HOW TO COMPLETE THIS TASK: In the lines between the one holding "les articles Actu" and the one holding "incontournable pour un mode de vie sain", inclusive, switch "jardin" for "potager" and give those lines again with nothing else altered.

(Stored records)
>>>
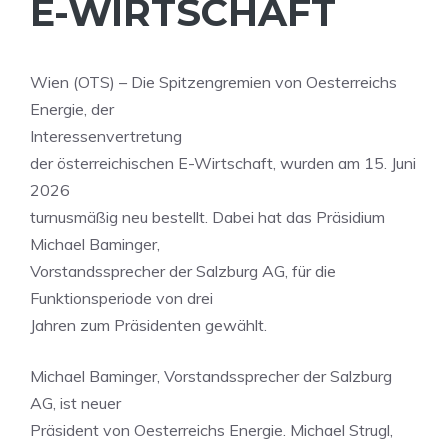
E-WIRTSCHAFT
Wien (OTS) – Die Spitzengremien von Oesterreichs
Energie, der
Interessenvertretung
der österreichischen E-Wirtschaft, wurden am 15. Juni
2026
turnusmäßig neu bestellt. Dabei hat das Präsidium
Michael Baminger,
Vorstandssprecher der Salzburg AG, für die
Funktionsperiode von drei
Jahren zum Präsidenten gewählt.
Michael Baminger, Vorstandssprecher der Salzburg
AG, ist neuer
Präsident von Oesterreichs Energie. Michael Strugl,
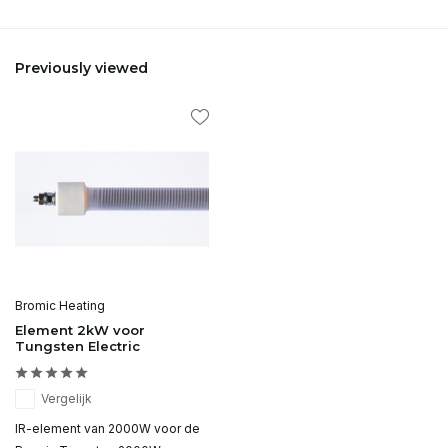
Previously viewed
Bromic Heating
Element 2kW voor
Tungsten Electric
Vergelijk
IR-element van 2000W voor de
<<<
>>>
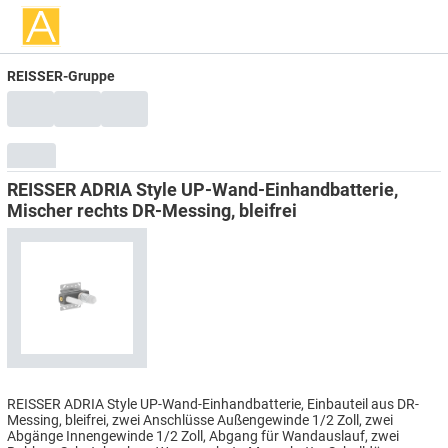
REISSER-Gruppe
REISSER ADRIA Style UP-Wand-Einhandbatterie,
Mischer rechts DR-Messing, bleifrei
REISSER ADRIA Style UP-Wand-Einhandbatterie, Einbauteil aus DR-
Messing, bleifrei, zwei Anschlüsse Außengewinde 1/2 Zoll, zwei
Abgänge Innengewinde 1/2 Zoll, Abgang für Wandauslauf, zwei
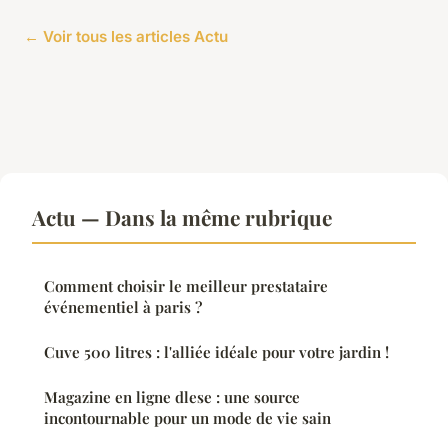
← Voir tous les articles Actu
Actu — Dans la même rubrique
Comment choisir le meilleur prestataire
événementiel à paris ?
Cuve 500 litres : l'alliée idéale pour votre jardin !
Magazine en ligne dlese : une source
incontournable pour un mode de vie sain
<<<
REPLY TO THE TASK:
← Voir tous les articles Actu
Actu — Dans la même rubrique
Comment choisir le meilleur prestataire
événementiel à paris ?
Cuve 500 litres : l'alliée idéale pour votre potager !
Magazine en ligne dlese : une source
incontournable pour un mode de vie sain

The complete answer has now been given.